At each decision point (i.e., a point when some job is done executing and leaves the machine) we examine the current queue of waiting jobs and build the following constraint satisfaction problem: The variables are the three dimensions of the location and the start-processing time of each job in the queue; the respective domains are the three dimensions of the location of each of the processors, plus semi-continuous time units; and the constraints are geometric constraints implied by the topology required by each job, and constraints that avoid overlap between different jobs on the machine (this is where the expected execution time enters the picture). In the case where all topologies are boxes, the latter constraints are no-overlap constraints between four-dimensional boxes, or the so-called diff-4 constraint.

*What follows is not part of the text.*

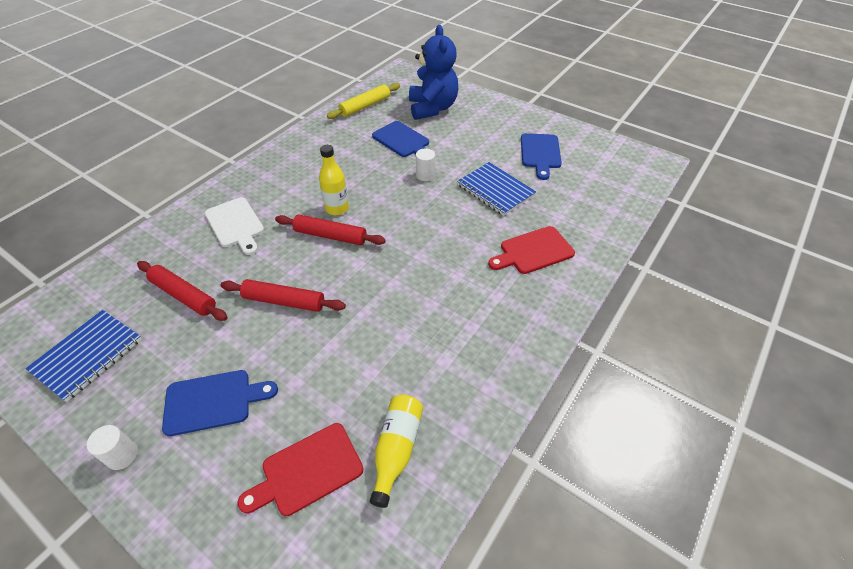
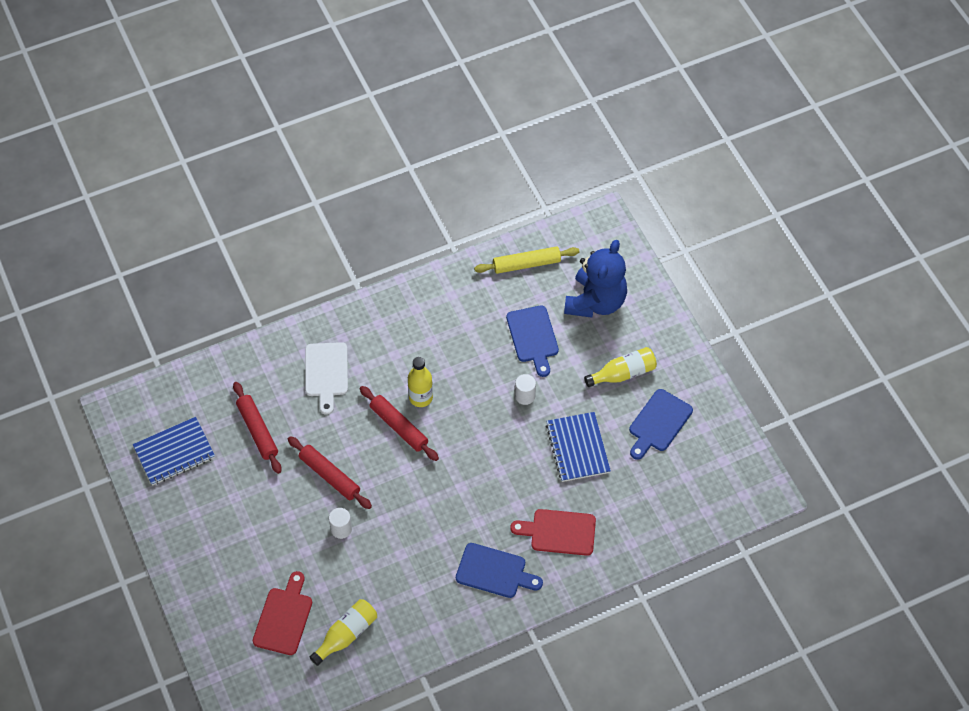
camera: 30 degrees right, 10 degrees up
(122, 455) = (176, 545): white cylinder -> white cylinder (341, 529)
(213, 401) = (245, 536): blue cutting board -> blue cutting board (494, 571)
(307, 471) = (284, 618): red cutting board -> red cutting board turned 105 degrees clockwise
(487, 137) = (623, 373): none -> yellow bottle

The main strength of this solution compared to other state-of-the-art solutions is that at each allocation time, the constraint problem examines the entire queue of waiting jobs, and decides simultaneously on both the allocation and the schedule of the set of jobs. Such a holistic view can clearly allow for better optimization, however it is too complex for regular methods to handle.

Optimization is done by a simple branch and bound scheme, with a weighted optimization function over three optimization components: maximal utilization, minimal average wait time, and cuttoff on maximal wait time (to avoid starvation).

Achievements

The solution was never incorporated into any of the BlueGene series machines, mainly because it was developed too late for the business to catch on. However, a full fledged prototype has clearly shown the advantage of the solution compared to state-of-the-art algorithms.